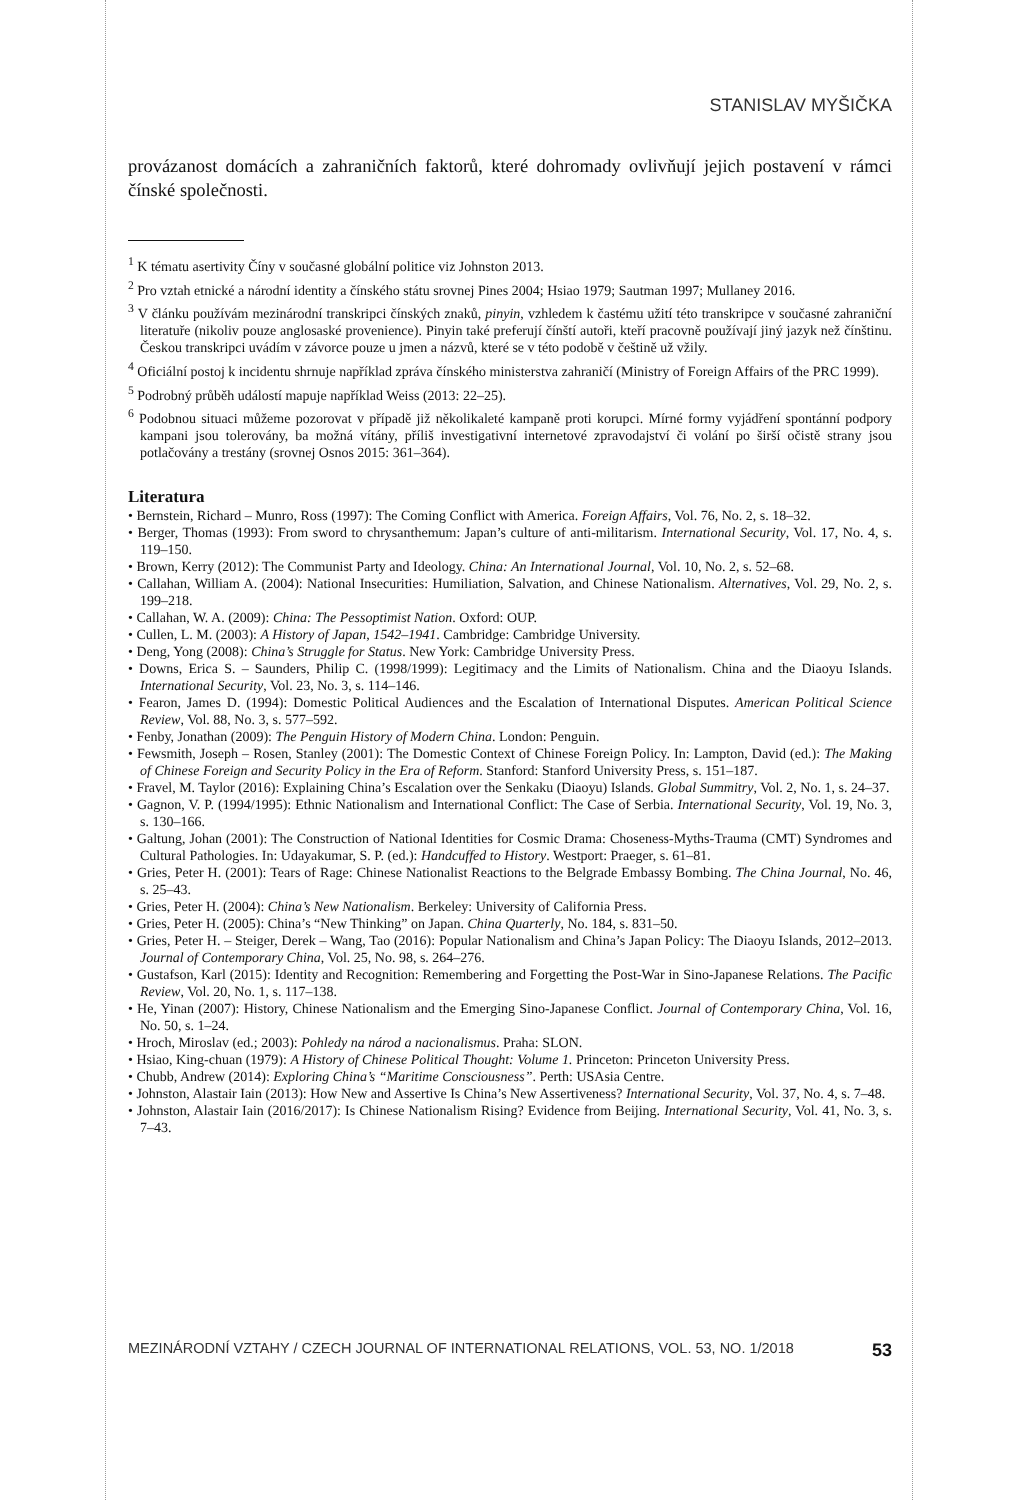STANISLAV MYŠIČKA
provázanost domácích a zahraničních faktorů, které dohromady ovlivňují jejich postavení v rámci čínské společnosti.
<sup>1</sup> K tématu asertivity Číny v současné globální politice viz Johnston 2013.
<sup>2</sup> Pro vztah etnické a národní identity a čínského státu srovnej Pines 2004; Hsiao 1979; Sautman 1997; Mullaney 2016.
<sup>3</sup> V článku používám mezinárodní transkripci čínských znaků, pinyin, vzhledem k častému užití této transkripce v současné zahraniční literatuře (nikoliv pouze anglosaské provenience). Pinyin také preferují čínští autoři, kteří pracovně používají jiný jazyk než čínštinu. Českou transkripci uvádím v závorce pouze u jmen a názvů, které se v této podobě v češtině už vžily.
<sup>4</sup> Oficiální postoj k incidentu shrnuje například zpráva čínského ministerstva zahraničí (Ministry of Foreign Affairs of the PRC 1999).
<sup>5</sup> Podrobný průběh událostí mapuje například Weiss (2013: 22–25).
<sup>6</sup> Podobnou situaci můžeme pozorovat v případě již několikaleté kampaně proti korupci. Mírné formy vyjádření spontánní podpory kampani jsou tolerovány, ba možná vítány, příliš investigativní internetové zpravodajství či volání po širší očistě strany jsou potlačovány a trestány (srovnej Osnos 2015: 361–364).
Literatura
• Bernstein, Richard – Munro, Ross (1997): The Coming Conflict with America. Foreign Affairs, Vol. 76, No. 2, s. 18–32.
• Berger, Thomas (1993): From sword to chrysanthemum: Japan’s culture of anti-militarism. International Security, Vol. 17, No. 4, s. 119–150.
• Brown, Kerry (2012): The Communist Party and Ideology. China: An International Journal, Vol. 10, No. 2, s. 52–68.
• Callahan, William A. (2004): National Insecurities: Humiliation, Salvation, and Chinese Nationalism. Alternatives, Vol. 29, No. 2, s. 199–218.
• Callahan, W. A. (2009): China: The Pessoptimist Nation. Oxford: OUP.
• Cullen, L. M. (2003): A History of Japan, 1542–1941. Cambridge: Cambridge University.
• Deng, Yong (2008): China’s Struggle for Status. New York: Cambridge University Press.
• Downs, Erica S. – Saunders, Philip C. (1998/1999): Legitimacy and the Limits of Nationalism. China and the Diaoyu Islands. International Security, Vol. 23, No. 3, s. 114–146.
• Fearon, James D. (1994): Domestic Political Audiences and the Escalation of International Disputes. American Political Science Review, Vol. 88, No. 3, s. 577–592.
• Fenby, Jonathan (2009): The Penguin History of Modern China. London: Penguin.
• Fewsmith, Joseph – Rosen, Stanley (2001): The Domestic Context of Chinese Foreign Policy. In: Lampton, David (ed.): The Making of Chinese Foreign and Security Policy in the Era of Reform. Stanford: Stanford University Press, s. 151–187.
• Fravel, M. Taylor (2016): Explaining China’s Escalation over the Senkaku (Diaoyu) Islands. Global Summitry, Vol. 2, No. 1, s. 24–37.
• Gagnon, V. P. (1994/1995): Ethnic Nationalism and International Conflict: The Case of Serbia. International Security, Vol. 19, No. 3, s. 130–166.
• Galtung, Johan (2001): The Construction of National Identities for Cosmic Drama: Choseness-Myths-Trauma (CMT) Syndromes and Cultural Pathologies. In: Udayakumar, S. P. (ed.): Handcuffed to History. Westport: Praeger, s. 61–81.
• Gries, Peter H. (2001): Tears of Rage: Chinese Nationalist Reactions to the Belgrade Embassy Bombing. The China Journal, No. 46, s. 25–43.
• Gries, Peter H. (2004): China’s New Nationalism. Berkeley: University of California Press.
• Gries, Peter H. (2005): China’s “New Thinking” on Japan. China Quarterly, No. 184, s. 831–50.
• Gries, Peter H. – Steiger, Derek – Wang, Tao (2016): Popular Nationalism and China’s Japan Policy: The Diaoyu Islands, 2012–2013. Journal of Contemporary China, Vol. 25, No. 98, s. 264–276.
• Gustafson, Karl (2015): Identity and Recognition: Remembering and Forgetting the Post-War in Sino-Japanese Relations. The Pacific Review, Vol. 20, No. 1, s. 117–138.
• He, Yinan (2007): History, Chinese Nationalism and the Emerging Sino-Japanese Conflict. Journal of Contemporary China, Vol. 16, No. 50, s. 1–24.
• Hroch, Miroslav (ed.; 2003): Pohledy na národ a nacionalismus. Praha: SLON.
• Hsiao, King-chuan (1979): A History of Chinese Political Thought: Volume 1. Princeton: Princeton University Press.
• Chubb, Andrew (2014): Exploring China’s “Maritime Consciousness”. Perth: USAsia Centre.
• Johnston, Alastair Iain (2013): How New and Assertive Is China’s New Assertiveness? International Security, Vol. 37, No. 4, s. 7–48.
• Johnston, Alastair Iain (2016/2017): Is Chinese Nationalism Rising? Evidence from Beijing. International Security, Vol. 41, No. 3, s. 7–43.
MEZINÁRODNÍ VZTAHY / CZECH JOURNAL OF INTERNATIONAL RELATIONS, VOL. 53, NO. 1/2018 53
━━━━━━━━━━━━━━━━
→ The task
Any picture in the material is to be left out, and everything else is to be retyped as is.

→ Written answer
STANISLAV MYŠIČKA
provázanost domácích a zahraničních faktorů, které dohromady ovlivňují jejich postavení v rámci čínské společnosti.
<sup>1</sup> K tématu asertivity Číny v současné globální politice viz Johnston 2013.
<sup>2</sup> Pro vztah etnické a národní identity a čínského státu srovnej Pines 2004; Hsiao 1979; Sautman 1997; Mullaney 2016.
<sup>3</sup> V článku používám mezinárodní transkripci čínských znaků, pinyin, vzhledem k častému užití této transkripce v současné zahraniční literatuře (nikoliv pouze anglosaské provenience). Pinyin také preferují čínští autoři, kteří pracovně používají jiný jazyk než čínštinu. Českou transkripci uvádím v závorce pouze u jmen a názvů, které se v této podobě v češtině už vžily.
<sup>4</sup> Oficiální postoj k incidentu shrnuje například zpráva čínského ministerstva zahraničí (Ministry of Foreign Affairs of the PRC 1999).
<sup>5</sup> Podrobný průběh událostí mapuje například Weiss (2013: 22–25).
<sup>6</sup> Podobnou situaci můžeme pozorovat v případě již několikaleté kampaně proti korupci. Mírné formy vyjádření spontánní podpory kampani jsou tolerovány, ba možná vítány, příliš investigativní internetové zpravodajství či volání po širší očistě strany jsou potlačovány a trestány (srovnej Osnos 2015: 361–364).
Literatura
• Bernstein, Richard – Munro, Ross (1997): The Coming Conflict with America. Foreign Affairs, Vol. 76, No. 2, s. 18–32.
• Berger, Thomas (1993): From sword to chrysanthemum: Japan’s culture of anti-militarism. International Security, Vol. 17, No. 4, s. 119–150.
• Brown, Kerry (2012): The Communist Party and Ideology. China: An International Journal, Vol. 10, No. 2, s. 52–68.
• Callahan, William A. (2004): National Insecurities: Humiliation, Salvation, and Chinese Nationalism. Alternatives, Vol. 29, No. 2, s. 199–218.
• Callahan, W. A. (2009): China: The Pessoptimist Nation. Oxford: OUP.
• Cullen, L. M. (2003): A History of Japan, 1542–1941. Cambridge: Cambridge University.
• Deng, Yong (2008): China’s Struggle for Status. New York: Cambridge University Press.
• Downs, Erica S. – Saunders, Philip C. (1998/1999): Legitimacy and the Limits of Nationalism. China and the Diaoyu Islands. International Security, Vol. 23, No. 3, s. 114–146.
• Fearon, James D. (1994): Domestic Political Audiences and the Escalation of International Disputes. American Political Science Review, Vol. 88, No. 3, s. 577–592.
• Fenby, Jonathan (2009): The Penguin History of Modern China. London: Penguin.
• Fewsmith, Joseph – Rosen, Stanley (2001): The Domestic Context of Chinese Foreign Policy. In: Lampton, David (ed.): The Making of Chinese Foreign and Security Policy in the Era of Reform. Stanford: Stanford University Press, s. 151–187.
• Fravel, M. Taylor (2016): Explaining China’s Escalation over the Senkaku (Diaoyu) Islands. Global Summitry, Vol. 2, No. 1, s. 24–37.
• Gagnon, V. P. (1994/1995): Ethnic Nationalism and International Conflict: The Case of Serbia. International Security, Vol. 19, No. 3, s. 130–166.
• Galtung, Johan (2001): The Construction of National Identities for Cosmic Drama: Choseness-Myths-Trauma (CMT) Syndromes and Cultural Pathologies. In: Udayakumar, S. P. (ed.): Handcuffed to History. Westport: Praeger, s. 61–81.
• Gries, Peter H. (2001): Tears of Rage: Chinese Nationalist Reactions to the Belgrade Embassy Bombing. The China Journal, No. 46, s. 25–43.
• Gries, Peter H. (2004): China’s New Nationalism. Berkeley: University of California Press.
• Gries, Peter H. (2005): China’s “New Thinking” on Japan. China Quarterly, No. 184, s. 831–50.
• Gries, Peter H. – Steiger, Derek – Wang, Tao (2016): Popular Nationalism and China’s Japan Policy: The Diaoyu Islands, 2012–2013. Journal of Contemporary China, Vol. 25, No. 98, s. 264–276.
• Gustafson, Karl (2015): Identity and Recognition: Remembering and Forgetting the Post-War in Sino-Japanese Relations. The Pacific Review, Vol. 20, No. 1, s. 117–138.
• He, Yinan (2007): History, Chinese Nationalism and the Emerging Sino-Japanese Conflict. Journal of Contemporary China, Vol. 16, No. 50, s. 1–24.
• Hroch, Miroslav (ed.; 2003): Pohledy na národ a nacionalismus. Praha: SLON.
• Hsiao, King-chuan (1979): A History of Chinese Political Thought: Volume 1. Princeton: Princeton University Press.
• Chubb, Andrew (2014): Exploring China’s “Maritime Consciousness”. Perth: USAsia Centre.
• Johnston, Alastair Iain (2013): How New and Assertive Is China’s New Assertiveness? International Security, Vol. 37, No. 4, s. 7–48.
• Johnston, Alastair Iain (2016/2017): Is Chinese Nationalism Rising? Evidence from Beijing. International Security, Vol. 41, No. 3, s. 7–43.
MEZINÁRODNÍ VZTAHY / CZECH JOURNAL OF INTERNATIONAL RELATIONS, VOL. 53, NO. 1/2018 53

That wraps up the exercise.